Cette actualité nous donne ainsi l’occasion de revenir sur les décisions très récentes à propos desquelles le juge administratif s’est prononcé sur la question de la dérogation à l’interdiction de destruction des espèces dites protégées. Consacré par le droit de l’Union européenne à l’article 2 de la directive du Conseil du 21 mai 1992 concernant la conservation des habitats naturels, de la faune et de la flore sauvages ainsi qu’à l’article 1er de la directive du 30 novembre 2009 concernant la conservation des oiseaux sauvages, ce principe vise à garantir la protection du patrimoine naturel protégé en interdisant sa destruction. En droit interne, c’est l’article L. 411-1 du Code de l’environnement qui traduit ce principe de protection du patrimoine naturel protégé.

La stratégie nationale biodiversité 2030 retiendra ainsi notre attention (I), avant d’étudier plus en détails l’actualité jurisprudentielle récente concernant la protection de la biodiversité au travers de la question de la dérogation à l’interdiction de destruction des espèces protégées (II).

 

I. La « stratégie nationale biodiversité 2030 »

_CONSIGNE_.
Répondez à ces questions d'après le texte d'étude :
(a) Quel article du Code de l'environnement traduit en droit interne le principe de protection du patrimoine naturel protégé ?
(b) De quelle date est la directive concernant la conservation des oiseaux sauvages ?
(c) Quelle stratégie le texte examine-t-il dans sa partie I ?
Les lignes qui suivent n'ont aucun rapport avec le texte d'étude.

_Entrées de données enregistrées_.

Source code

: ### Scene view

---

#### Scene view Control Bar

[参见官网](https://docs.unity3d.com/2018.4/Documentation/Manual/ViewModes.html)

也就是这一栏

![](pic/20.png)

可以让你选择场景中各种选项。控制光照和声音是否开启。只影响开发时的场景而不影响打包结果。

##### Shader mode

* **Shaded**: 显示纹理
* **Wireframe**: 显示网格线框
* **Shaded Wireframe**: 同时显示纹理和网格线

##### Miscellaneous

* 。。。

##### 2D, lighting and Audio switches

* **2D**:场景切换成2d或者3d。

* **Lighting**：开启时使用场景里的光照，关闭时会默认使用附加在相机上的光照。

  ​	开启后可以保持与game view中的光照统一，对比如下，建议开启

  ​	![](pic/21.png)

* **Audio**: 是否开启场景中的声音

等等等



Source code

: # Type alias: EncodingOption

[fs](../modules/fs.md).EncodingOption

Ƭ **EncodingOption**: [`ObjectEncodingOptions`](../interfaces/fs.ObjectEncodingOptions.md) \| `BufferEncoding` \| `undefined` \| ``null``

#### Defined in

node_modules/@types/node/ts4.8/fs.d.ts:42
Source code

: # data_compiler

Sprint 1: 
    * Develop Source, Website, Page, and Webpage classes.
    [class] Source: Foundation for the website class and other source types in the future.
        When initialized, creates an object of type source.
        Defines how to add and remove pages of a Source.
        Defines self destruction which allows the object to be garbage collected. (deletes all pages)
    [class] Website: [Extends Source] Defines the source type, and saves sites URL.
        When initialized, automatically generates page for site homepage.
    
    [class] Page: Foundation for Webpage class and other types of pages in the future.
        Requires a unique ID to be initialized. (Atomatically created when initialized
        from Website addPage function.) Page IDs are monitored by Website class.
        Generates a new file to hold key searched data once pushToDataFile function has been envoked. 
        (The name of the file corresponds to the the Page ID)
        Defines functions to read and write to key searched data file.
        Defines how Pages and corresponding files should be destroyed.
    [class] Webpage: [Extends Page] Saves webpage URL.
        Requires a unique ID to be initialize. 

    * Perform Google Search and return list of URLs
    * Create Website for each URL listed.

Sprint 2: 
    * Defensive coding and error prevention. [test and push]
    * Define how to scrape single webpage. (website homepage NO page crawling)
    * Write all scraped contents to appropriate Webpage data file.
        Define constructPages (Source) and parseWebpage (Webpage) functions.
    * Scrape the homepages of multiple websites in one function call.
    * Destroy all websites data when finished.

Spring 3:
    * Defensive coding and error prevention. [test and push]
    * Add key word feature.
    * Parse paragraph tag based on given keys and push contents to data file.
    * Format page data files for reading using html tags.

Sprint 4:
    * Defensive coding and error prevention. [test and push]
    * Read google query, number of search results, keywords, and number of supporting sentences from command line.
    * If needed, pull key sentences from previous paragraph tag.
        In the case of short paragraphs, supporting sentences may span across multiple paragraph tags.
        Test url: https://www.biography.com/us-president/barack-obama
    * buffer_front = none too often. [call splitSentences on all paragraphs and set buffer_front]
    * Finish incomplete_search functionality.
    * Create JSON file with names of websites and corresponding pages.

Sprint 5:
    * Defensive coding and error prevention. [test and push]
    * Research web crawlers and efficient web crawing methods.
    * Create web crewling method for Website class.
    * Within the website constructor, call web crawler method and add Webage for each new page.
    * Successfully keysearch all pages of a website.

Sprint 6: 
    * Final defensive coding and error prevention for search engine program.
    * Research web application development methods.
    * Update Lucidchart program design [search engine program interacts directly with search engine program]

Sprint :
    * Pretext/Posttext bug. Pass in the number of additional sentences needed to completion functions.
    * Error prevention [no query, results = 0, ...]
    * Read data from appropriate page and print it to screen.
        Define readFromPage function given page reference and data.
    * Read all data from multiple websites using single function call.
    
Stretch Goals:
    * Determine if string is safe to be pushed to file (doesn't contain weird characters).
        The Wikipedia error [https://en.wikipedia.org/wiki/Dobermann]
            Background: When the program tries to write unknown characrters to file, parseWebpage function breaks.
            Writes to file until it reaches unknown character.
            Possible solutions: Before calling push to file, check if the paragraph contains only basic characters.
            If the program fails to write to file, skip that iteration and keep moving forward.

_RÉPONSE_.
(a) L'article L. 411-1 du Code de l'environnement.
(b) Du 30 novembre 2009.
(c) La « stratégie nationale biodiversité 2030 ».